BAYESIAN CONVOLUTIONAL NEURAL NETWORK (BCNN) - SCI & TECH

News: What is INCOIS’s new product to forecast El Nino and La Nina conditions?

 

What's in the news?

       Indian National Centre for Ocean Information Services (INCOIS) developed the Bayesian Convolutional Neural Network (BCNN) using AI to predict El Niño and La Niña conditions up to 15 months in advance.

 

Bayesian Convolutional Neural Network (BCNN):

       It is a variant of the Convolutional Neural Network.

       It uses advanced technologies including Artificial Intelligence (AI), deep learning, and machine learning (ML).

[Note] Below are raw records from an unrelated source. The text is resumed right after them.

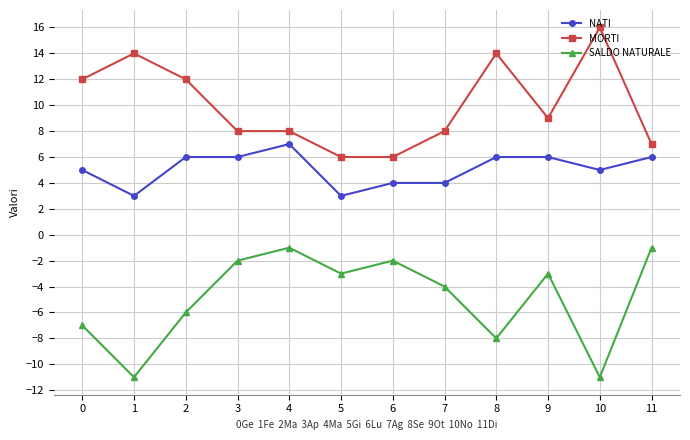

What is the minimum value for MORTI?

6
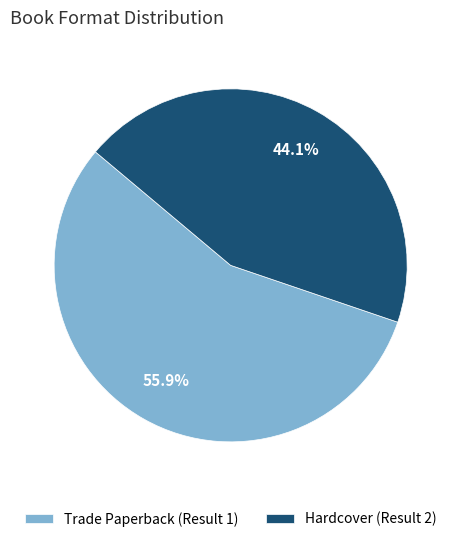

How much of the chart is everything except Trade Paperback (Result 1)?

44.1%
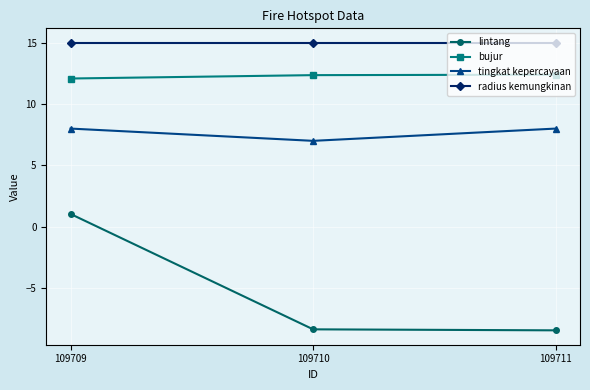

True or false: tingkat kepercayaan has a value of 8.0 at 109709.

True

Developed by - Indian National Centre for Ocean Information Services (INCOIS).

 

Objective:

       The tool forecasts the onset of El Niño and La Niña phases of the El Niño Southern Oscillation (ENSO).

       It predicts these climate patterns up to 15 months in advance.

       According to the bulletin issued on June 5, it is highly likely (70-90% probability) that La Niña conditions will develop from July to September and persist until February 2025.

 

Working:

       The model’s predictive capabilities leverage the connection between these phases and gradual oceanic changes, coupled with atmospheric interactions.

 

Operational Details:

       The model calculates predictions based on the Niño3.4 index value.

       This index averages sea surface temperature (SST) anomalies in the central equatorial Pacific region, spanning from 5°N to 5°S and 170°W to 120°W.

 

Significance:

1. Early Warning System:

       Provides early forecasts by analyzing oceanic variations and their atmospheric effects, offering valuable lead time for preparedness and planning.

 

2. Advancement in ENSO: 

       The Bayesian Convolutional Neural Network represents a significant advancement in ENSO prediction technology.

       It aids in better understanding and preparation for climate variability linked to ocean-atmosphere interactions.